We circled back to this idea a month ago in a Skype conversation with Zack Dowell where we spoke of the riffing of work in ds106, and the idea planted in my head.

So the idea of the Remix machine is to go from the remixing of media that we’ve had students doing the past two weeks, to the level of remixing the work they have been doing in ds106. The primary part of the machine now is the Generator- it pulls one random assignment from the bank (we have over 300 now), and combines it with one random “remix card“- the cards each describe a different “twist” to apply to an assignment.

This presents a user a potential combo- if they don’t like it, reload (eventually I want to make it more like a slot machine, and load new items via ajax).

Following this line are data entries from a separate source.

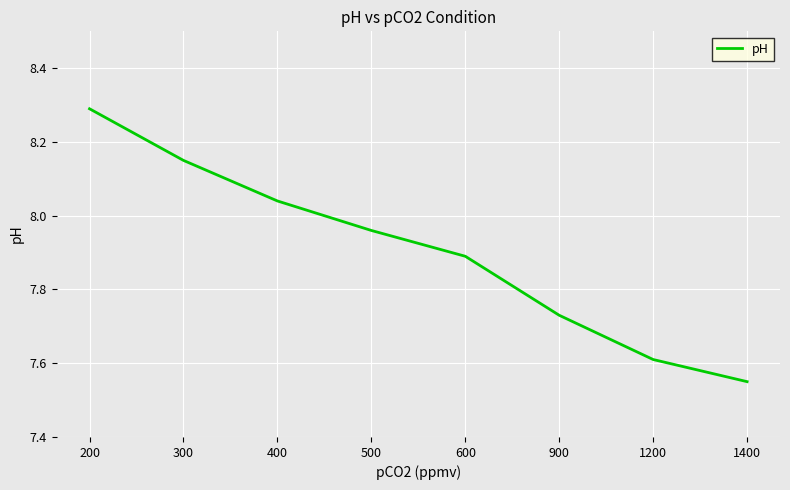

Which has a higher value, 200 or 1200?

200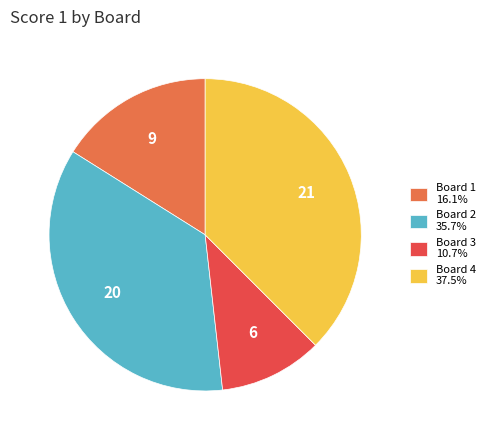

Is the sum of Board 3 10.7% and Board 2 35.7% greater than half?

No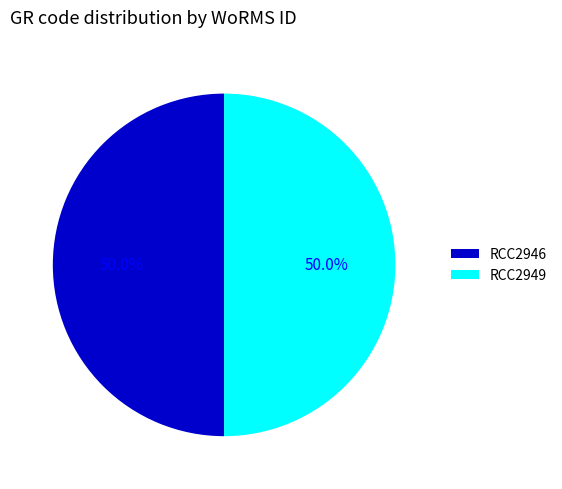

To the nearest percent, what is the average slice percentage?

50%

By pressing “Remix it”, the code generates a new content type that offers the combination as a remix page (or if it exists, the button merely links to it).

Your task is to then interpret the combination as a new assignment- and do it. Not only that, we want you to look at the examples that were done for the original assignment, and use media from one of these as your starting point.

For example, one combination is combining the Wiggle Spectroscopy (visual assignment) with the Go Emo remix card – so the challenge there would be to create a wiggle visual that features an emo type character. To do this I might download the GIF created at http://www.generousworld.net/?p=101 and try to edit it to change a character.

Okay, chances are some of these won;t make sense. But it’s all about the interpretation.

Tonight in class, I introduced it to my students, and had them in small groups find combinations that would work (or would not) which led to some fun class discussion. I also got some good suggestions from them for new remix cards.

This is pretty much in the spirit of building the course was we go. There are a bunch of things to tweak, fine tune, and maybe plug holes into. I want to add a form that will allow people to submit new card ideas.

And going back to Tom Woodward’s original concept, we want to make a “play this” button on a remix that would allow them to email a card or assignment to someone else to do as a challenge. Or we add a “remix” this button to assignments on the main site.

I’m looking for ideas, and feedback on this monster. There is another long post that should be more on the mechanics, but this is all leveraging the genius of Marth Burtis who build the original assignment bank. I had managed to make a copy of the assignment bank site by cloning the key database tables, and making appropriate changes in the wp_options one. I had to create new custom post types and taxonomies for the RemixCards, the remix assignment combos.

I thought I would have to migrate the functionality back to the assignments site to tap into its info, but managed to find the switch_to_blog() function that allows be to switch to another blog database to run queries when I need to tap into the other site.

This has been pretty exciting both to build but also to see how it pans out. The students tonight seemed intrigued by this idea.

It’s a remix bonanza party at ds106!